Rows from a dataset:
****************
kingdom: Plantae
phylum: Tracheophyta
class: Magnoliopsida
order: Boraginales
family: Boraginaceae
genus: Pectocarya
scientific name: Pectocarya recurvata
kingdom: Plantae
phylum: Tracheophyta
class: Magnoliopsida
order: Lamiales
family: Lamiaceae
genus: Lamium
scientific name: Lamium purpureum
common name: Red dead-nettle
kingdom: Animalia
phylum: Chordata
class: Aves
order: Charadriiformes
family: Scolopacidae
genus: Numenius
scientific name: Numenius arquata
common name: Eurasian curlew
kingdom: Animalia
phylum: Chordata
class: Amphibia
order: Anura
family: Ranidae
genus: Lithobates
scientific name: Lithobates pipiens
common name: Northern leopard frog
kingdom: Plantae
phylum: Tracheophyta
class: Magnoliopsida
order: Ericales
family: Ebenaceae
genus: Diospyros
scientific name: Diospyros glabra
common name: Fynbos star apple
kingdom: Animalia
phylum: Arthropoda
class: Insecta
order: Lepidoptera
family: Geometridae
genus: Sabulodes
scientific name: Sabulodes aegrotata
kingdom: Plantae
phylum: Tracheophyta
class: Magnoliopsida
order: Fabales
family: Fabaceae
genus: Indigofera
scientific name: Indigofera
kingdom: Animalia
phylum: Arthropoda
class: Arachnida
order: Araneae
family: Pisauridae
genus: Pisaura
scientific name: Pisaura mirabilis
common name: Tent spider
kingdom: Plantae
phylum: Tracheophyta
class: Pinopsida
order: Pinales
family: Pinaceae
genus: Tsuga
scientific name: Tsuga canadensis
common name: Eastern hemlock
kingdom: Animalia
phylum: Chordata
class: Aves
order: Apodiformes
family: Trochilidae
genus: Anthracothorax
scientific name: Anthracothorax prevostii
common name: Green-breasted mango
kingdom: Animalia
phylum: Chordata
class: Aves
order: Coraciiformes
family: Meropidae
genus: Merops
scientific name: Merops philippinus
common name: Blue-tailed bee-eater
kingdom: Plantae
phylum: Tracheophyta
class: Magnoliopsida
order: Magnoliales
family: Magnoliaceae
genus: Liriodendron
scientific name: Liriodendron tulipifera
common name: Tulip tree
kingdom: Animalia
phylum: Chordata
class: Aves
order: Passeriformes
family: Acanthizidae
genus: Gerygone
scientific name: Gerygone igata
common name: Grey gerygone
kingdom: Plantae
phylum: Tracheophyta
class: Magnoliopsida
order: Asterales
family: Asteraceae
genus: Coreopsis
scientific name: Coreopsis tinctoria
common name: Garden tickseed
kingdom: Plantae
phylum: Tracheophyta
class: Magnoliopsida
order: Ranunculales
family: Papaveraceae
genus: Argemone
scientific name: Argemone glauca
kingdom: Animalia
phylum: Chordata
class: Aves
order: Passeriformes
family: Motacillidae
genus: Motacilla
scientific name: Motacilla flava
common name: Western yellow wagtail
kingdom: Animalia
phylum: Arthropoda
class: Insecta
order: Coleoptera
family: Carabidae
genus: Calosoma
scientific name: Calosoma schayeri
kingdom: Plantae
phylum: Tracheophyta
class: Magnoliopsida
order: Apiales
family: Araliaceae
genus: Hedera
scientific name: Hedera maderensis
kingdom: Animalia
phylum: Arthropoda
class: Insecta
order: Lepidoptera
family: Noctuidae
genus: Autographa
****************
— PROBLEM TO SOLVE —
Can you repeat the data above, starting at the line that contains "scientific name: Numenius arquata" and stopping after the line that contains "family: Ebenaceae"?

— SOLUTION TO THIS EXERCISE —
scientific name: Numenius arquata
common name: Eurasian curlew
kingdom: Animalia
phylum: Chordata
class: Amphibia
order: Anura
family: Ranidae
genus: Lithobates
scientific name: Lithobates pipiens
common name: Northern leopard frog
kingdom: Plantae
phylum: Tracheophyta
class: Magnoliopsida
order: Ericales
family: Ebenaceae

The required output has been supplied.